Le recours massif au vote par correspondance et un scrutin serré dans plusieurs États clés pourraient retarder l’annonce des résultats officiels. Un scénario susceptible d’inciter Donald Trump à contester les résultats.
L’élection présidentielle américaine de 2020 est bien partie pour battre des records de participation. Plus de 93 millions d’Américains ont déjà voté par correspondance ou par anticipation dans un bureau de vote prévu à cet effet contre 47 millions en 2016. Du jamais vu aux États-Unis.
« La participation devrait être la plus forte de l’histoire des États-Unis avec entre 150 et 160 millions de bulletins de vote comptabilisés », juge Jean-Éric Branaa, chercheur spécialiste des États-Unis à l’université Paris-2 Panthéon-Assas, contacté par France 24.
Problème : dépouiller l’intégralité de ces bulletins risque de prendre du temps, notamment dans les États qui n’autorisent pas le dépouillement des votes anticipés avant le jour de l’élection.
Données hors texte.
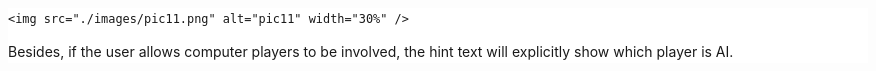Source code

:     <img src="./images/pic11.png" alt="pic11" width="30%" />
</div>

Besides, if the user allows computer players to be involved, the hint text will explicitly show which player is AI.
<div align="center">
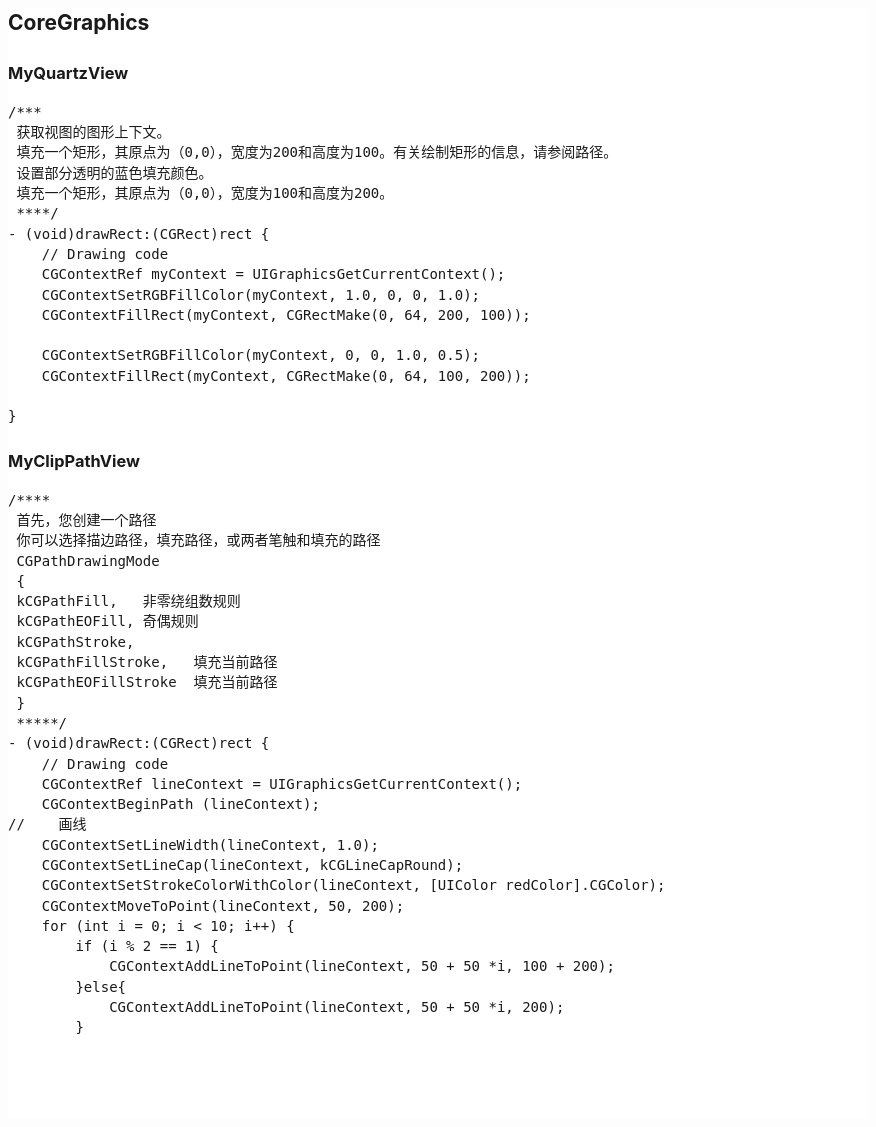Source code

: ## CoreGraphics
###  MyQuartzView
<pre>
/***
 获取视图的图形上下文。
 填充一个矩形，其原点为（0,0），宽度为200和高度为100。有关绘制矩形的信息，请参阅路径。
 设置部分透明的蓝色填充颜色。
 填充一个矩形，其原点为（0,0），宽度为100和高度为200。
 ****/
- (void)drawRect:(CGRect)rect {
    // Drawing code
    CGContextRef myContext = UIGraphicsGetCurrentContext();
    CGContextSetRGBFillColor(myContext, 1.0, 0, 0, 1.0);
    CGContextFillRect(myContext, CGRectMake(0, 64, 200, 100));
    
    CGContextSetRGBFillColor(myContext, 0, 0, 1.0, 0.5);
    CGContextFillRect(myContext, CGRectMake(0, 64, 100, 200));

}
</pre>

### MyClipPathView
<pre>/****
 首先，您创建一个路径
 你可以选择描边路径，填充路径，或两者笔触和填充的路径
 CGPathDrawingMode
 {
 kCGPathFill,   非零绕组数规则
 kCGPathEOFill, 奇偶规则
 kCGPathStroke,
 kCGPathFillStroke,   填充当前路径
 kCGPathEOFillStroke  填充当前路径
 }
 *****/
- (void)drawRect:(CGRect)rect {
    // Drawing code
    CGContextRef lineContext = UIGraphicsGetCurrentContext();
    CGContextBeginPath (lineContext);
//    画线
    CGContextSetLineWidth(lineContext, 1.0);
    CGContextSetLineCap(lineContext, kCGLineCapRound);
    CGContextSetStrokeColorWithColor(lineContext, [UIColor redColor].CGColor);
    CGContextMoveToPoint(lineContext, 50, 200);
    for (int i = 0; i < 10; i++) {
        if (i % 2 == 1) {
            CGContextAddLineToPoint(lineContext, 50 + 50 *i, 100 + 200);
        }else{
            CGContextAddLineToPoint(lineContext, 50 + 50 *i, 200);
        }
C’est en particulier le cas du Michigan et de la Pennsylvanie, deux États clés dans lesquels Donald Trump et Joe Biden ont jeté toutes leurs forces ces derniers jours pour convaincre les électeurs indécis.
« Il sera impossible de dépouiller en une journée autant de bulletins, d’autant que nombre d’entre eux arriveront après le 3 novembre », affirme Romain Huret, historien des États-Unis et directeur d’études à l’École des hautes études en science sociale (EHESS), contacté par France 24. « Or, cette situation pourrait aboutir au pire des scénarios : Donald Trump déclaré vainqueur mardi soir, puis Joe Biden finalement élu une semaine plus tard après le décompte de l’intégralité des bulletins », prévient le spécialiste.
« Une posture faite pour galvaniser ses troupes jusqu’au bout »
Donald Trump répète en boucle depuis des mois que le vote par voie postale est sujet à fraude, bien que les experts soulignent qu’elle reste marginale aux États-Unis. Envoyer son bulletin par courrier est une tradition de longue date, et un vote sur quatre a été effectué ainsi en 2016.
Mais pour cette année de pandémie de Covid-19, les démocrates ont mis en avant le vote par correspondance comme un moyen sûr de voter afin d’éviter tout risque d’infection. D’où la rhétorique sur les risques de fraude employée tout au long de la campagne par le président sortant.
« Je ne crois pas que ce soit juste de devoir attendre pendant une longue période après l’élection », a estimé Donald Trump, dimanche 1er novembre, devant des journalistes, en amont d’un meeting en Caroline du Nord, avant d’indiquer qu’il solliciterait ses avocats mardi soir « dès que l’élection est terminée ».
« J’entends ses déclarations, mais il ne faut pas les prendre au pied de la lettre », veut croire Jean-Éric Branaa. « Donald Trump parlait déjà de fraude en 2016 et avait prévenu que ses soutiens descendraient dans la rue si jamais il n’était pas élu. Il refait la même chose. Ça ne veut pas dire qu’il ne concédera pas sa défaite si défaite il y a. C’est en réalité une posture faite pour galvaniser ses troupes jusqu’au bout. »
« La première fois qu’un président annonce que la transition n’est pas certaine »
Le scénario d’un pays qui se réveillerait, mercredi 4 novembre, avec deux candidats revendiquant la victoire et promettant de se battre jusqu’au bout pour le prouver serait donc à exclure ?
« C’est la première fois qu’un président annonce qu’une transition pacifique n’est pas certaine », rappelle pour sa part Romain Huret, pour qui, au contraire, tout porte à croire que l’élection sera contestée en cas de scrutin serré. « Il est certain que les républicains vont contester les résultats s’ils perdent de peu, affirme-t-il. Ils ont déjà commencé à le faire dans le Texas, où la validité de 127 000 bulletins de vote anticipés a été remise en cause devant les tribunaux. »
En 2000, les Américains avaient dû attendre plusieurs semaines avant de connaître le vainqueur de l’élection présidentielle. Le candidat républicain George W. Bush avait emporté la Floride par seulement 537 voix d’avance sur l’ancien vice-président démocrate Al Gore. Ce dernier avait donc contesté le résultat. Et alors qu’un recompte avait été ordonné par la Cour suprême de Floride, celui-ci avait été interrompu sur décision de la Cour suprême des États-Unis, faisant par la même occasion du fils de George H. W. Bush le 43e président des États-Unis.
L’histoire se répètera-t-elle ? Dans cette perspective, la nomination de la juge conservatrice Amy Coney Barrett à la Cour suprême, à seulement une semaine de l’élection présidentielle, pourrait sans nul doute bénéficier à Donald Trump.